I read the thread there but in this thread, the answer is saying using the column means for the cluster i (so if I have 3 clusters in total, i = 1,2,3; and if I have 2 clusters overall, i = 1,2). I will copy and paste their answers here:
clusters = cutree(hclust(dist(USArrests)), k=5) # get 5 clusters
# function to find medoid in cluster i
clust.centroid = function(i, dat, clusters) {
ind = (clusters == i)
colMeans(dat[ind,])
}
sapply(unique(clusters), clust.centroid, USArrests, clusters)
[,1] [,2] [,3] [,4] [,5]
Murder 11.47143 8.214286 5.59 14.2 2.95
Assault 263.50000 173.285714 112.40 336.0 62.70
UrbanPop 69.14286 70.642857 65.60 62.5 53.90
Rape 29.00000 22.842857 17.27 24.0 11.51
But that does not make sense to me!
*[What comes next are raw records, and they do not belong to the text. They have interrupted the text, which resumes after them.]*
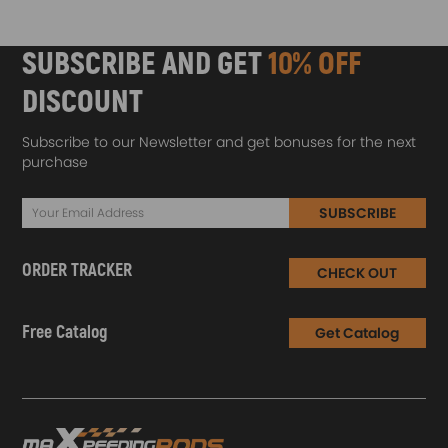
SUBSCRIBE AND GET
10% OFF
DISCOUNT
Subscribe to our Newsletter and get bonuses for the next
purchase
SUBSCRIBE
ORDER TRACKER
CHECK OUT
Free Catalog
Get Catalog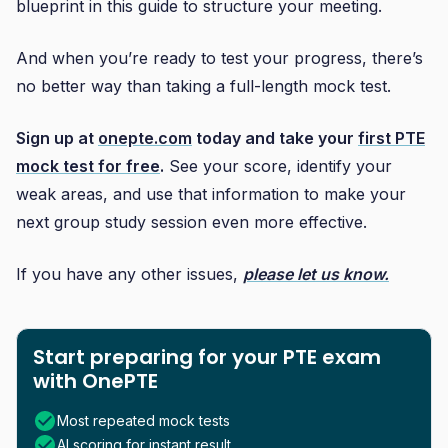
blueprint in this guide to structure your meeting.
And when you’re ready to test your progress, there’s
no better way than taking a full-length mock test.
Sign up at
onepte.com
today and take your
first PTE
mock test for free
.
See your score, identify your
weak areas, and use that information to make your
next group study session even more effective.
If you have any other issues,
please let us know.
Start preparing for your PTE exam
with OnePTE
Most repeated mock tests
AI scoring for instant result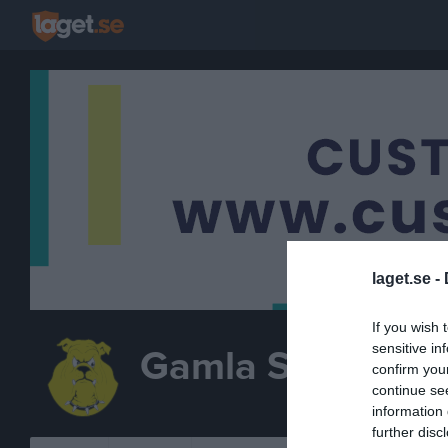
laget.se -
If you wish 
sensitive in
Gamla Stan IBK
confirm you
continue se
INNEBANDY
information 
further disc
If I have a data set with 3 variables/columns, and I only want 2 clusters, using their method, only the column means for column 1 & 2 are used, and column mean for 3rd column will never be calculated!
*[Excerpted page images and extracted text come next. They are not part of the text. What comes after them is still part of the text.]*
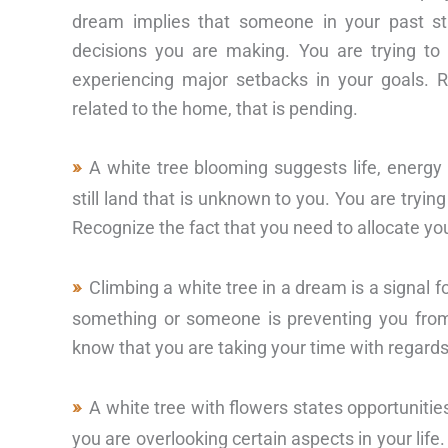
dream implies that someone in your past st
decisions you are making. You are trying to 
experiencing major setbacks in your goals. 
related to the home, that is pending.
A white tree blooming suggests life, energy 
still land that is unknown to you. You are tryi
Recognize the fact that you need to allocate y
Climbing a white tree in a dream is a signal f
something or someone is preventing you from fu
know that you are taking your time with regards 
A white tree with flowers states opportunities
you are overlooking certain aspects in your life.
Let's say I created such data table:
a = c(1,2,3,4,2,2,5,3,1)
b = c(4,5,2,2,1,1,1,1,3)
c = c(1,1,1,0,0,0,0,0,1)
abc = data.frame(a=a, b=b, c=c)
str(abc)
And the last line will return the following data table:
'data.frame': 9 obs. of 3 variables:
$ a: num 1 2 3 4 2 2 5 3 1
$ b: num 4 5 2 2 1 1 1 1 3
$ c: num 1 1 1 0 0 0 0 0 1
I then scale the data:
abc_scaled = scale(abc)
Calculate distance and create hierarchical cluster and cut the tree:
distance = dist(abc_scaled, method="euclidean")
hcluster = hclust(distance, method="ward.D")
clusters = cutree(hcluster, h = (max(hcluster$height) - 0.1))
Let's say i get 2 clusters as result, how can i compare the centroids of the 2 clusters? and how can i add the labels to the clusters???